*Task to complete*: Duplicate the lines of the material from the line that contains "## Lineage Traditions and Major Figures" up to and including the line that contains "The Kagyu school, especially".

[Opening Dataset content section]

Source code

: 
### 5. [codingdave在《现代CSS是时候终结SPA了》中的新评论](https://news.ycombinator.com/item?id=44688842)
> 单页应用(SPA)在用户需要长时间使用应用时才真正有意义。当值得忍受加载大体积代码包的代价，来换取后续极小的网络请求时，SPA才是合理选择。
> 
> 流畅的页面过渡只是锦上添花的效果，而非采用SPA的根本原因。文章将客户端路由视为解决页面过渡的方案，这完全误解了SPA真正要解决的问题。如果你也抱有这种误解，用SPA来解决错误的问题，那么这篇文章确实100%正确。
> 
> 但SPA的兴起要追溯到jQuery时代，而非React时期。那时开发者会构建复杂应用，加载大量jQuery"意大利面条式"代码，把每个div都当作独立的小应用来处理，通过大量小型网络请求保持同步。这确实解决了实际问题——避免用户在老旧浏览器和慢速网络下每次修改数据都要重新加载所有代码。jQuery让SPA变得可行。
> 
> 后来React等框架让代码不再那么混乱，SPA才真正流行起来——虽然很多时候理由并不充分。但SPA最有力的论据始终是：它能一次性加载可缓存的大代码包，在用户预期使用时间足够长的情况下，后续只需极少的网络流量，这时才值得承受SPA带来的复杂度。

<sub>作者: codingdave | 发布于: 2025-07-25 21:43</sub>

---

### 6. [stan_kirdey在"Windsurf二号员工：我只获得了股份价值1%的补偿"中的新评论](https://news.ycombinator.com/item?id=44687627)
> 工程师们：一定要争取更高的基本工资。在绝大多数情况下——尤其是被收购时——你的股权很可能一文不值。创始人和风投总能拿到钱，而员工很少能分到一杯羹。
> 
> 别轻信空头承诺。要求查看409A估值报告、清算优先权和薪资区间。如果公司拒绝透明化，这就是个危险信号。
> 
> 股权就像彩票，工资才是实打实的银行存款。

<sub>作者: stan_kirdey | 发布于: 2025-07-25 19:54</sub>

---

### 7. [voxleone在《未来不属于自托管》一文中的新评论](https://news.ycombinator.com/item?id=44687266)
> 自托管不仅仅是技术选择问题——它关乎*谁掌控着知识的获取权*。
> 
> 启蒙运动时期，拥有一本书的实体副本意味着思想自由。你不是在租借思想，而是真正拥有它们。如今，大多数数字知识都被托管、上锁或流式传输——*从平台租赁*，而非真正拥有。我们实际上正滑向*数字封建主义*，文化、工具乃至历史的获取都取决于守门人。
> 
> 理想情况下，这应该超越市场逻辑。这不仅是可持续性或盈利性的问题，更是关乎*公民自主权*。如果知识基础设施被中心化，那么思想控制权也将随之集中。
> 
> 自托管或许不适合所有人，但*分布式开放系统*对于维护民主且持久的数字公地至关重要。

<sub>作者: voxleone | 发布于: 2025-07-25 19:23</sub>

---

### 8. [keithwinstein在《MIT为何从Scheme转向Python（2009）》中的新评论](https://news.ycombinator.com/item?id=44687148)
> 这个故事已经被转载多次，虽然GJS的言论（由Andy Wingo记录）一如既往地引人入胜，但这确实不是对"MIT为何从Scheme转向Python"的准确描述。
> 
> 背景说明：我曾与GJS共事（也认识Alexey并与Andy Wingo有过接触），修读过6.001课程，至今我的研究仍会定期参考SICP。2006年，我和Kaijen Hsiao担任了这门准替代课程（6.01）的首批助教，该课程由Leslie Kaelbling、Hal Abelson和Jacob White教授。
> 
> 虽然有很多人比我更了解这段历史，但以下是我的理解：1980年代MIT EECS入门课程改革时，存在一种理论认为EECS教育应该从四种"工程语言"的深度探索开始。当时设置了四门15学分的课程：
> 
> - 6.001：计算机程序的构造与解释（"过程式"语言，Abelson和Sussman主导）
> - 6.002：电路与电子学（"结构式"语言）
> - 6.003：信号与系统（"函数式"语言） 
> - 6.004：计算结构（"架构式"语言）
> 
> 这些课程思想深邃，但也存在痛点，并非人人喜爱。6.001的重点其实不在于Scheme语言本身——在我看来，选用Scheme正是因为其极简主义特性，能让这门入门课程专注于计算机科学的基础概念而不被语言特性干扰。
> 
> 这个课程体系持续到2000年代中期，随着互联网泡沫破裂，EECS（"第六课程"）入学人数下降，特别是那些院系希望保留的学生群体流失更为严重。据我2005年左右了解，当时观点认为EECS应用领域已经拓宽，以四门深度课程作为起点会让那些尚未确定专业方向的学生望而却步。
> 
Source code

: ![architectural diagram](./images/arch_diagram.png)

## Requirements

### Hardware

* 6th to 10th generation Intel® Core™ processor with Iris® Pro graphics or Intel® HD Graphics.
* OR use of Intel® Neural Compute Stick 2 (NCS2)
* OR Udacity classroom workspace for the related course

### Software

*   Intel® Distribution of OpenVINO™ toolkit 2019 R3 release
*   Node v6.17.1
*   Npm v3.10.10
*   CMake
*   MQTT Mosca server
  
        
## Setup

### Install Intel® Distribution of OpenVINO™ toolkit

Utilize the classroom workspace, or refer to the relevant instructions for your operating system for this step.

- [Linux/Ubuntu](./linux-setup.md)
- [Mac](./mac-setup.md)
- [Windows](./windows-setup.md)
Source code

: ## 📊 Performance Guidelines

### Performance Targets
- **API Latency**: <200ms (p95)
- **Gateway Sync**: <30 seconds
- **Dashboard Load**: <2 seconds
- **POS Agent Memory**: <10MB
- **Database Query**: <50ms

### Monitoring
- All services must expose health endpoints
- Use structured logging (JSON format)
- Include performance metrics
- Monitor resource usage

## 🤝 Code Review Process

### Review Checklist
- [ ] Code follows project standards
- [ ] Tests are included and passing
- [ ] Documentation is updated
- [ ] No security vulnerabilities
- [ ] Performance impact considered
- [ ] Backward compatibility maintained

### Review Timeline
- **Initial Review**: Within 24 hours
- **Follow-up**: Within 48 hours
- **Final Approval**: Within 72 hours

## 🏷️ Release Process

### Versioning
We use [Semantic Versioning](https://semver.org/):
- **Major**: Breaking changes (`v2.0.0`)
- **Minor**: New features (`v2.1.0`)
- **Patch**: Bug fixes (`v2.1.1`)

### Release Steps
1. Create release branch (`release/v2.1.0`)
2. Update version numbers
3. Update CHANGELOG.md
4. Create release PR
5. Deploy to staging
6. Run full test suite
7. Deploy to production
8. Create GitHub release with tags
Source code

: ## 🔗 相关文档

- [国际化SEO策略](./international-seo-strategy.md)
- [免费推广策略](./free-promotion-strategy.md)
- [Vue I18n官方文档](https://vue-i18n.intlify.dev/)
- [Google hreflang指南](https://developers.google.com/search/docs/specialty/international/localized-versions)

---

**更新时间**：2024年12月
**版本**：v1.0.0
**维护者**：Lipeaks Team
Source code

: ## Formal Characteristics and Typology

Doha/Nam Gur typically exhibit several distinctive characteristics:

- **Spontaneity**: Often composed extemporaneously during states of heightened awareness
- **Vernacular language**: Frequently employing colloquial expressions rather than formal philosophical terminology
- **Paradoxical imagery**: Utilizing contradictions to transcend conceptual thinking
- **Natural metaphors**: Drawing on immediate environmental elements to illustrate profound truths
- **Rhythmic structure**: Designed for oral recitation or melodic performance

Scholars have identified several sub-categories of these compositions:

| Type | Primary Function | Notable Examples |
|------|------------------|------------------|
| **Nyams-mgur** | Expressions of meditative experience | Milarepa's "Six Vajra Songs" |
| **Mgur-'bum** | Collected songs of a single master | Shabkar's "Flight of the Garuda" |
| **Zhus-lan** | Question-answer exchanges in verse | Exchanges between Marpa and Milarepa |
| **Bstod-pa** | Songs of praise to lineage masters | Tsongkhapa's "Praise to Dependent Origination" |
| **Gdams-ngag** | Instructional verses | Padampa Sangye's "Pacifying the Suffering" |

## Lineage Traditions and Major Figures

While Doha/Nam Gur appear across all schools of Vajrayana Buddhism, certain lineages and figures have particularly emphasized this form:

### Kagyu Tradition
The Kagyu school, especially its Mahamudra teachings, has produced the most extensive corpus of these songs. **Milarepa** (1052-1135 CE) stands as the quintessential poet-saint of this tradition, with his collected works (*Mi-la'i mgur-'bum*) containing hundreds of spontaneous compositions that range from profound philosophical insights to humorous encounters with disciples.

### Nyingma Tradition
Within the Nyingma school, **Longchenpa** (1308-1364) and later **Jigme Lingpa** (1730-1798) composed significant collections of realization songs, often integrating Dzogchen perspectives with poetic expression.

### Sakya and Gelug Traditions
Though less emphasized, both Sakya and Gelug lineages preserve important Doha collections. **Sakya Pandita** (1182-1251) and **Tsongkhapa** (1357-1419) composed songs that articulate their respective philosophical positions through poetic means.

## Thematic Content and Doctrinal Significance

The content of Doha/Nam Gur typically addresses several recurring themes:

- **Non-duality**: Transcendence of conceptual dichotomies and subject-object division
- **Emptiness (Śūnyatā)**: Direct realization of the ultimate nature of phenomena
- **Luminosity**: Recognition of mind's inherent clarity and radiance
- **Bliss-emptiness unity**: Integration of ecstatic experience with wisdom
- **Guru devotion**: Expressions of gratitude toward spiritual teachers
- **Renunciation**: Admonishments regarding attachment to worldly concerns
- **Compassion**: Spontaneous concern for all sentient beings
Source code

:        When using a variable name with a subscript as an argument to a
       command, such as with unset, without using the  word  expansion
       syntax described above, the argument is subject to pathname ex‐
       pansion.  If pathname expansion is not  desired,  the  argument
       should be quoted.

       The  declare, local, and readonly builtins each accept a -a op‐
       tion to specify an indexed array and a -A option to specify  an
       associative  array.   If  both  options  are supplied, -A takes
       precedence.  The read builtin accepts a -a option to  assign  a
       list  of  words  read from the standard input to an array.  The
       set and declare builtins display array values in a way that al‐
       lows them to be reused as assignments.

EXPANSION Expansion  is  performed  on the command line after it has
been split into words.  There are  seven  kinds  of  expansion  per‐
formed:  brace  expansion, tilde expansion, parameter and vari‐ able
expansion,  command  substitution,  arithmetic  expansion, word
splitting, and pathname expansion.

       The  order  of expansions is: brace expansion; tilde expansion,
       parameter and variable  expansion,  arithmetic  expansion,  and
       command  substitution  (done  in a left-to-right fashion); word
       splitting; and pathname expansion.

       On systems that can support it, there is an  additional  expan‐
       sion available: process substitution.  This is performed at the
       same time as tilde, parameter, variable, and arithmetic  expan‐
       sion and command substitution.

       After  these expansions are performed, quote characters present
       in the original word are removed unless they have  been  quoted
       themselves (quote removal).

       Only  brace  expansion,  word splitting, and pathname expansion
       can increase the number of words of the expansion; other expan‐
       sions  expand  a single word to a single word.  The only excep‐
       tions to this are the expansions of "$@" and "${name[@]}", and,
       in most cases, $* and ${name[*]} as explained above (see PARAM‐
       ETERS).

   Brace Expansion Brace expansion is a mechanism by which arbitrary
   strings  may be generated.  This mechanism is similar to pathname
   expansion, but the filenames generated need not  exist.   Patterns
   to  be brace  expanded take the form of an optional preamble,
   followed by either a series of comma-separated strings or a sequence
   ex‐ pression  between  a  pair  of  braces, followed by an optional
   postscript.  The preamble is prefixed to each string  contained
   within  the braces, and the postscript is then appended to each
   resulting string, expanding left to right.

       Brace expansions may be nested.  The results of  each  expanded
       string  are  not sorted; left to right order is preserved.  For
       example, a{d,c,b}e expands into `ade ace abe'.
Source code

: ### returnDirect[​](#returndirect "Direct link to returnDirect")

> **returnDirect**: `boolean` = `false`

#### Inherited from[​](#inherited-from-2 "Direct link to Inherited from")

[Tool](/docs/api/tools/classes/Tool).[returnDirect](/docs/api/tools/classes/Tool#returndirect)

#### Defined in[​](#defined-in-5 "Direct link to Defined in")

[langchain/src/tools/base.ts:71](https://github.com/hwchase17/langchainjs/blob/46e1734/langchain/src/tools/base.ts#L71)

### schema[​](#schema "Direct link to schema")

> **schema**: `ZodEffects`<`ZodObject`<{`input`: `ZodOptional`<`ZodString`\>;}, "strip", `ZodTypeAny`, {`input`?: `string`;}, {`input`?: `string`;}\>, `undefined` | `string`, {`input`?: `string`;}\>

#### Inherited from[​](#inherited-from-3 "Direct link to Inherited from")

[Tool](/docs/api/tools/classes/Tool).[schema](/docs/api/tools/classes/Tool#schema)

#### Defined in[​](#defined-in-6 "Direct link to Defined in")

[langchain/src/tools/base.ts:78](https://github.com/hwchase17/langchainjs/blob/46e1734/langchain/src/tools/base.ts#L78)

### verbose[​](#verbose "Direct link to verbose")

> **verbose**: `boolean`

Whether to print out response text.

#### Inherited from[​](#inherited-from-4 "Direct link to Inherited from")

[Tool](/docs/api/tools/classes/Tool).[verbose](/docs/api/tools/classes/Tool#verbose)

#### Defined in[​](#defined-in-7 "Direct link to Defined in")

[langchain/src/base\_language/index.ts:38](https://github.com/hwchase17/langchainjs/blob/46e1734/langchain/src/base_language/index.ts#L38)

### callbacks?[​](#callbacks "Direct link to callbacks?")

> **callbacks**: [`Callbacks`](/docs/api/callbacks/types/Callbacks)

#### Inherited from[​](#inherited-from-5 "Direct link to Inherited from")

[Closing Dataset content section]

*Expected output*:
## Lineage Traditions and Major Figures

While Doha/Nam Gur appear across all schools of Vajrayana Buddhism, certain lineages and figures have particularly emphasized this form:

### Kagyu Tradition
The Kagyu school, especially its Mahamudra teachings, has produced the most extensive corpus of these songs. **Milarepa** (1052-1135 CE) stands as the quintessential poet-saint of this tradition, with his collected works (*Mi-la'i mgur-'bum*) containing hundreds of spontaneous compositions that range from profound philosophical insights to humorous encounters with disciples.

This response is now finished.